The animals in this td the oversight from the directors so inefficient, it is impossible to recommend that the public it so effectively alienates donate money. I donate every year to Upland and Los Angeles County animal control. IVHS will never voluntarily get a penny from me so long as present administration remains. I actively discourage others from donating as well and I know LOTS OF PEOPLE.
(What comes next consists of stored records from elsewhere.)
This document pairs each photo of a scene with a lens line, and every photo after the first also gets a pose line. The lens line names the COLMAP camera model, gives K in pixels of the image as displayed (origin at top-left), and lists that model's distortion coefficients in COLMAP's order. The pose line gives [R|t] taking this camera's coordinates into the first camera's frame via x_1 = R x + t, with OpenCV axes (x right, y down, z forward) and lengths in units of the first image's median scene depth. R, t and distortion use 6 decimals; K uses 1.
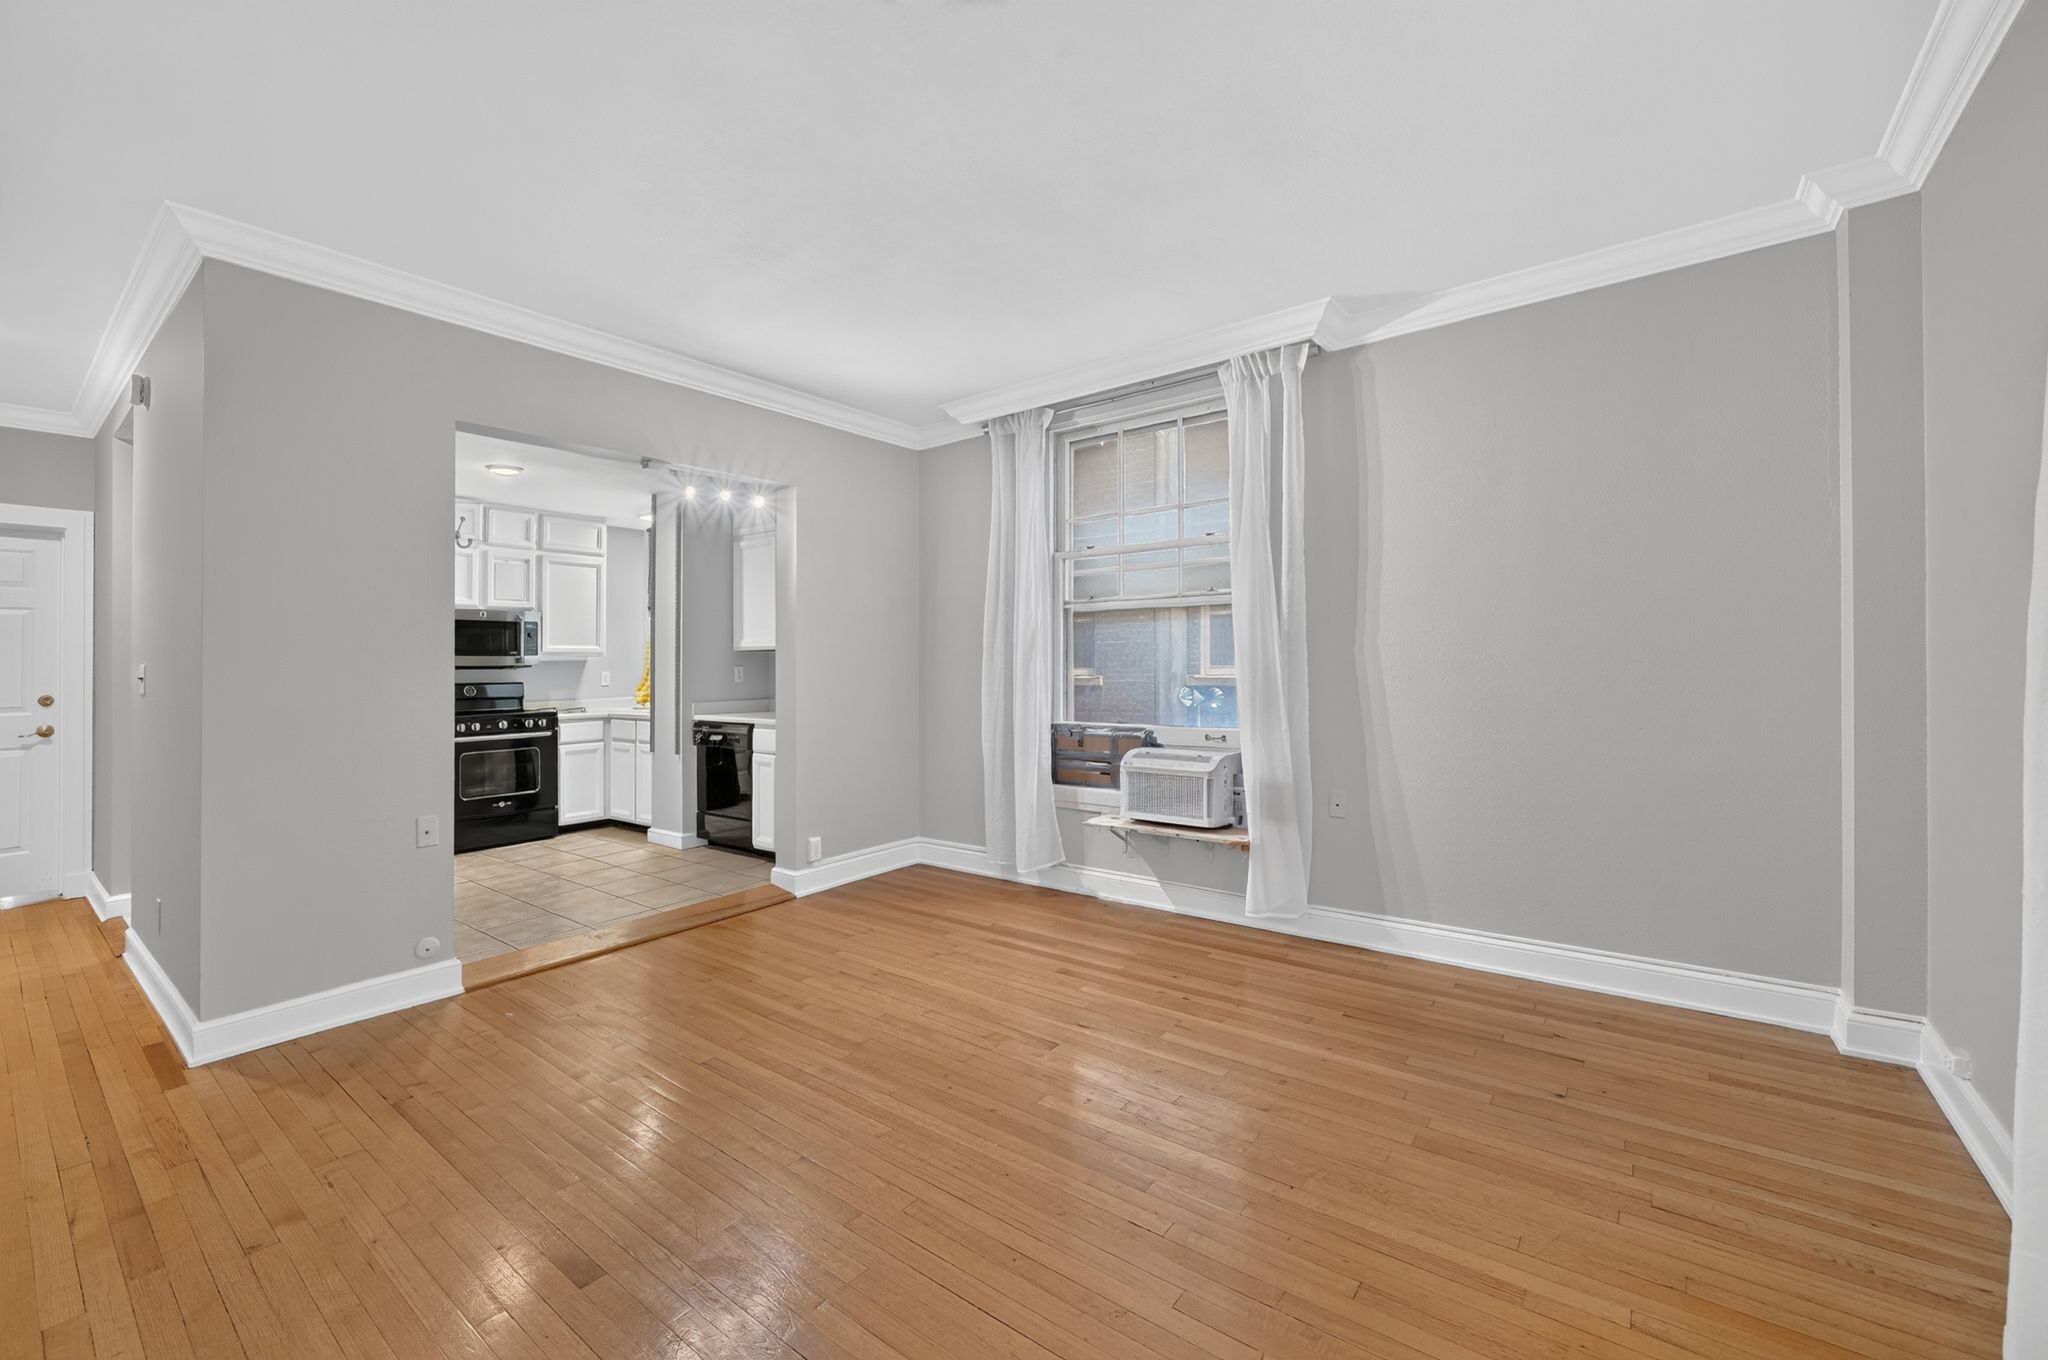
lens RADIAL K [[831.0, 0, 982.9], [0, 831.0, 647.4], [0, 0, 1]] dist [0.001156, -0.000053]
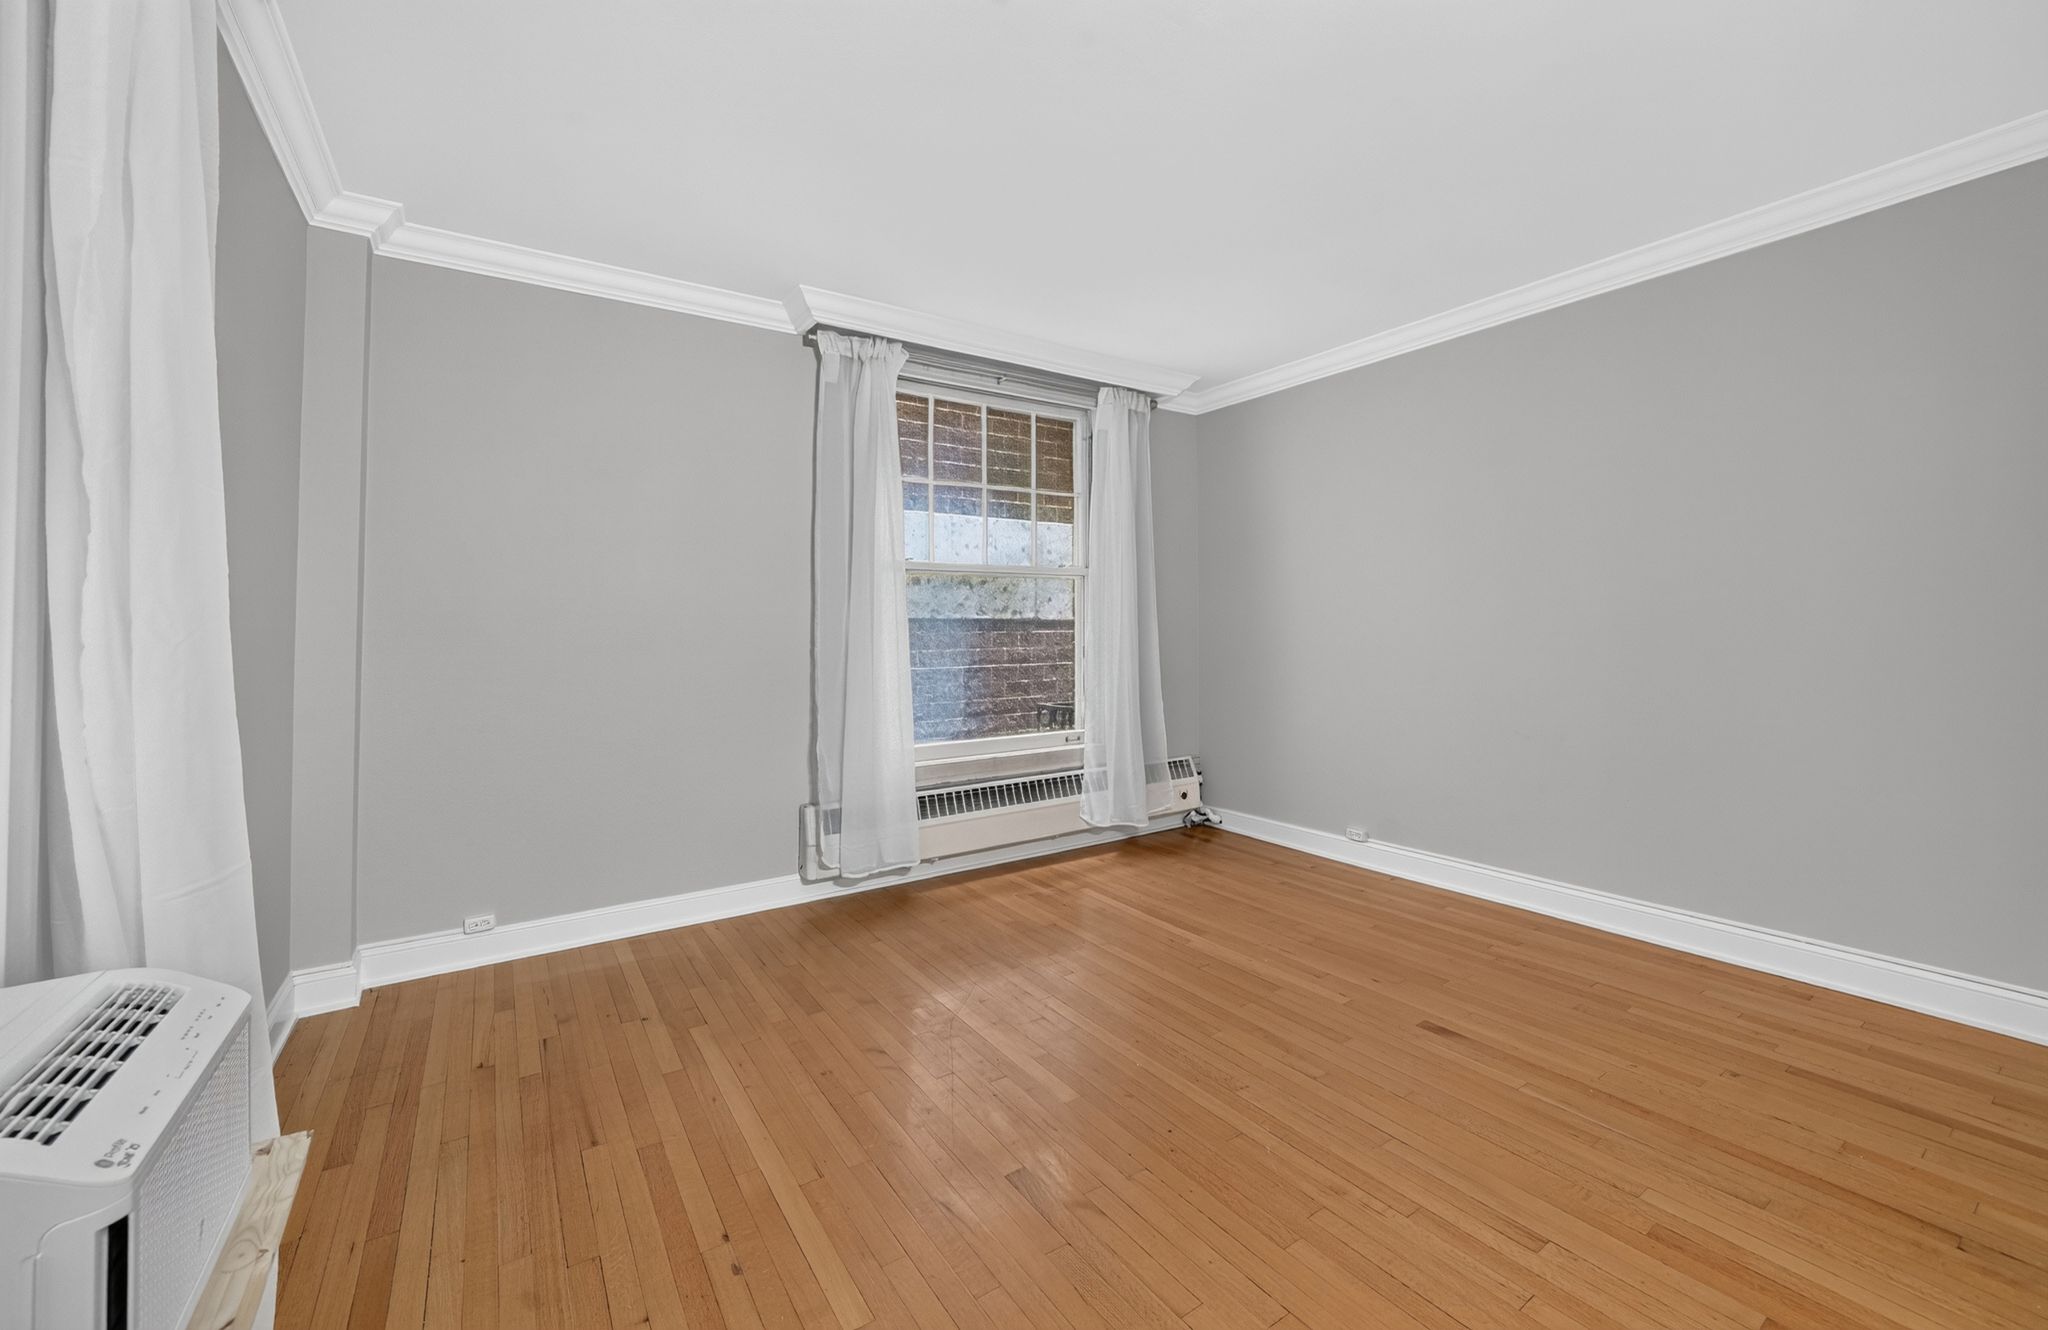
lens RADIAL K [[814.9, 0, 1033.7], [0, 814.9, 608.7], [0, 0, 1]] dist [-0.017739, 0.000086]
pose [[-0.957097, 0.024354, 0.288743, -0.066823], [0.011108, 0.998813, -0.047426, 0.013815], [-0.289555, -0.042183, -0.956231, 0.820879]]
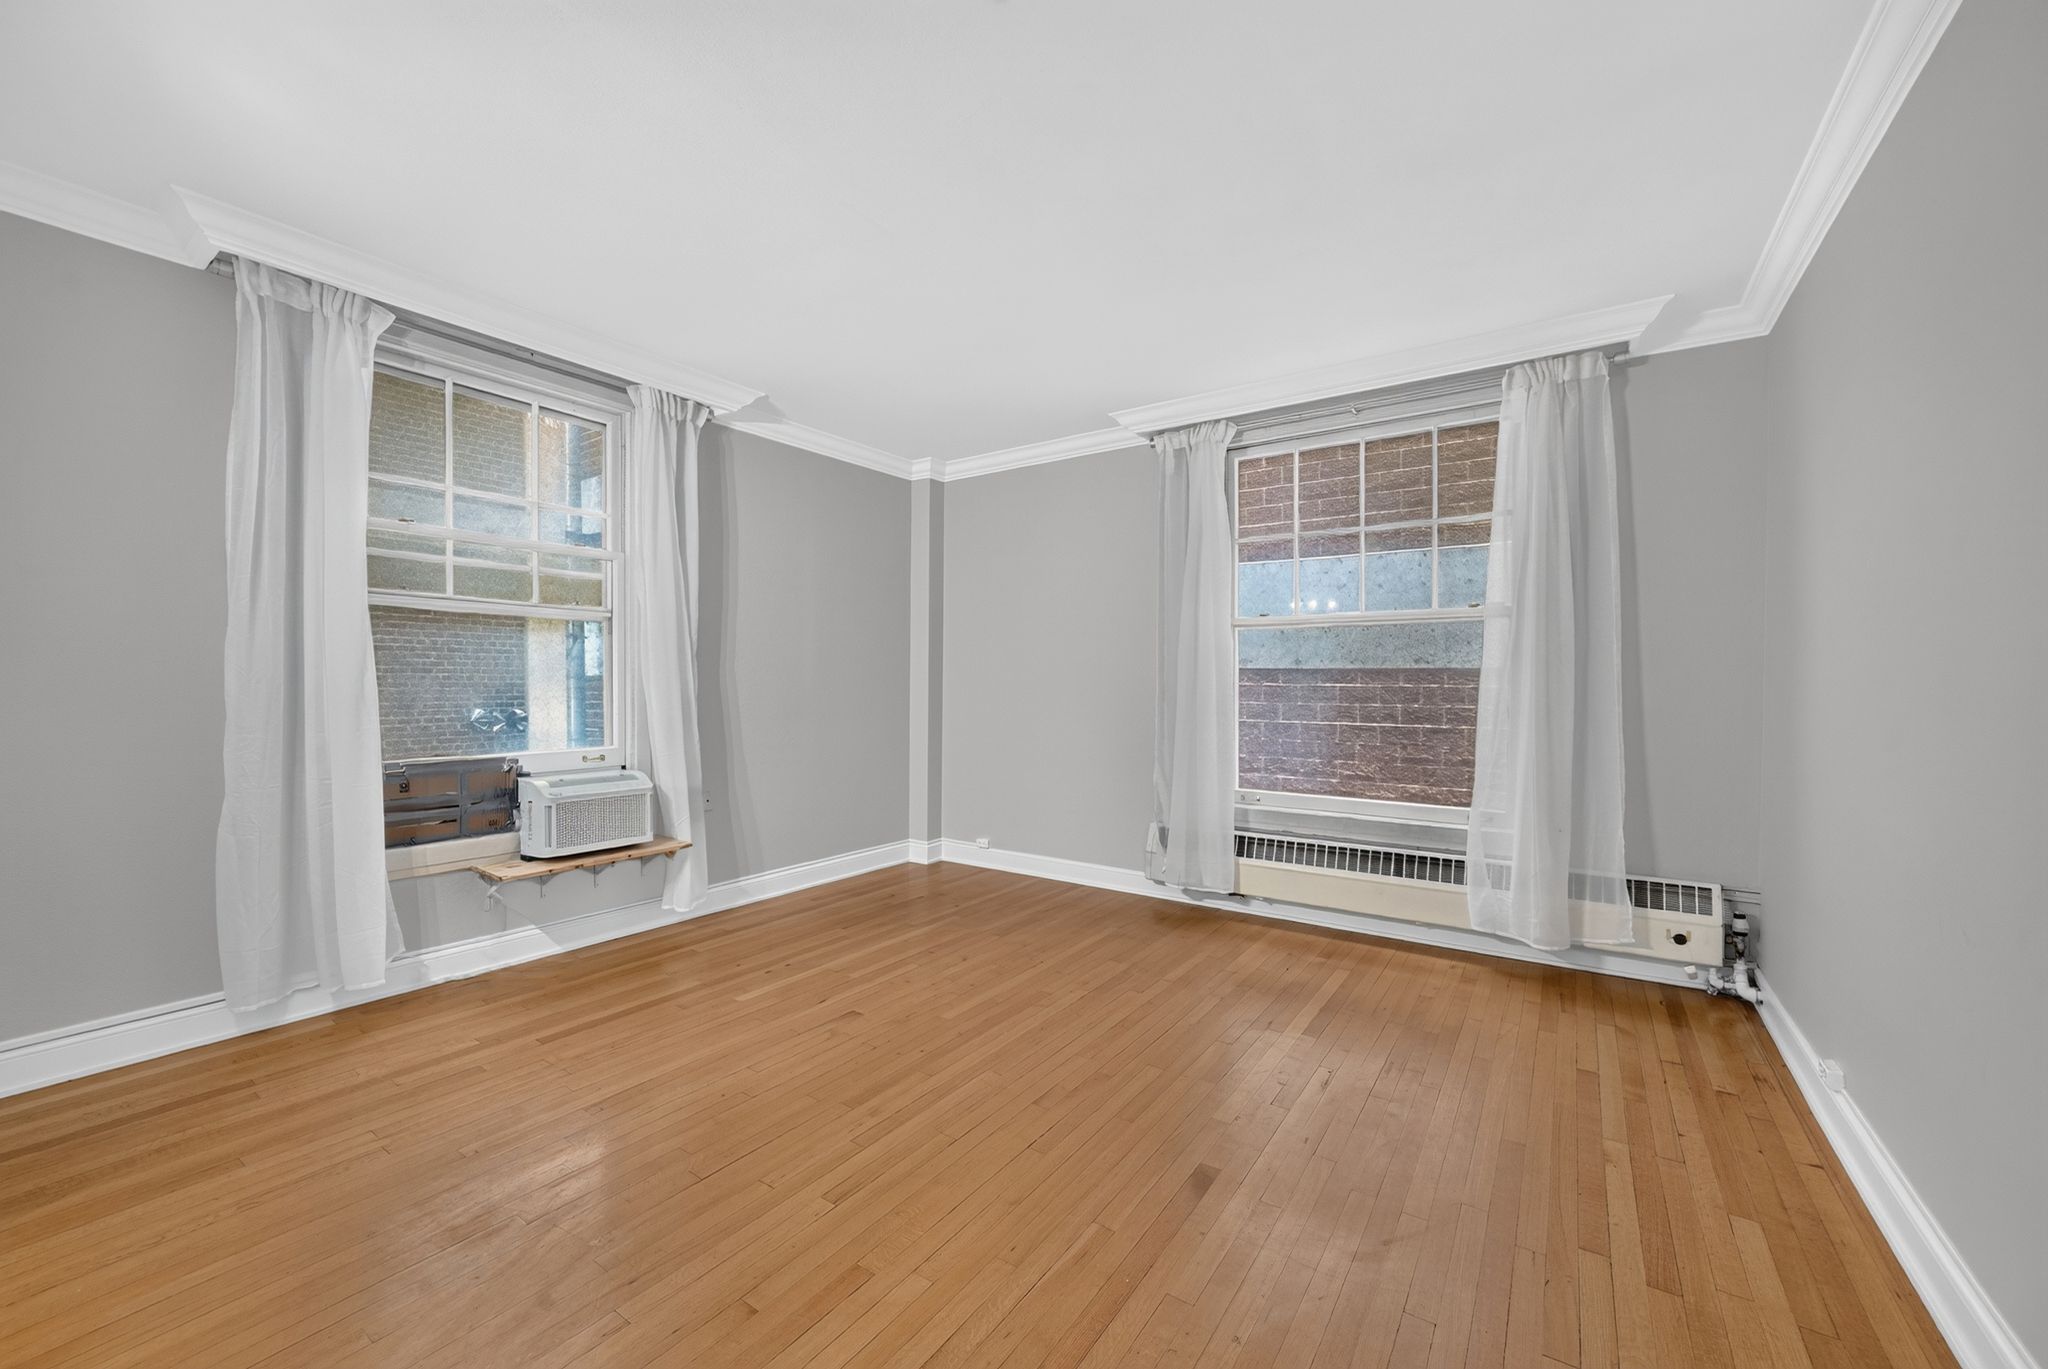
lens RADIAL K [[793.1, 0, 1027.9], [0, 793.1, 695.0], [0, 0, 1]] dist [-0.016284, -0.000042]
pose [[-0.073369, -0.002467, 0.997302, -0.501531], [-0.028361, 0.999598, 0.000386, 0.015037], [-0.996902, -0.028256, -0.073409, 0.417359]]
Sue, I am sorry I did not see this review earlier (when it was written). We are sorry you feel the way you do regarding our organization. I am very perplexed how you could possibly say that kennels are dirty and that all of the animals in our care suffer from diseases and receive no treatment. Our kennel technicians our tirelessly everyday cleaning the kennels inside and out. In fact, the kennels are cleaned and maintained 3 times a day. The stray animals in our care are our first priority and EVERY animal is medically cared for. We have a veterinary staff of over 8 who work day after day providing medical care to the animals. And as far as your comment about mange, I can guarantee you any animal that is diagnosed with mange is treated. We do not turn our back on animals in need. Our Veterinarians conduct shelter animal evaluations twice a day, so you're suggestion that we do not provide treatment is baseless and absurd. In regards to your complaint that we do not respond to complaints of animal cruelty, all I can think is that you're thinking of some other agency. Our animal investigative department is one of the best in state of California and we have the highest animal cruelty conviction rates of any full-service animal welfare organization in California as well. Again, baseless and absurd. We would like to encourage you to reach out and learn more about the real work the Inland Valley Humane Society. Please feel free to contact us at (909) 623-9777, ext. 608 and we will be more than happy to give you a tour, introduce you to our veterinary hospital (which is onsite by the way) and meet with our animal cruelry investioagtors. Sincerely, Inland Valley Humane SOciety & SPCA
Review from Guidestar
AFter several failed attempts to catch a loose, scared and injured dog by myself, I called the Inalnd Valley Humane Society. They arrived immediatley and were professional and caring. They caught the poor Sharpei mixed breed and handled him with compassion.
I later inquired to the status of the dog and found out he had a broken leg and was treated by the veterinarians at the HUmane Society. He was fosted back to good health and found a home a few weeks later.
I will support this organization and the wonderful work they do on a daily basis.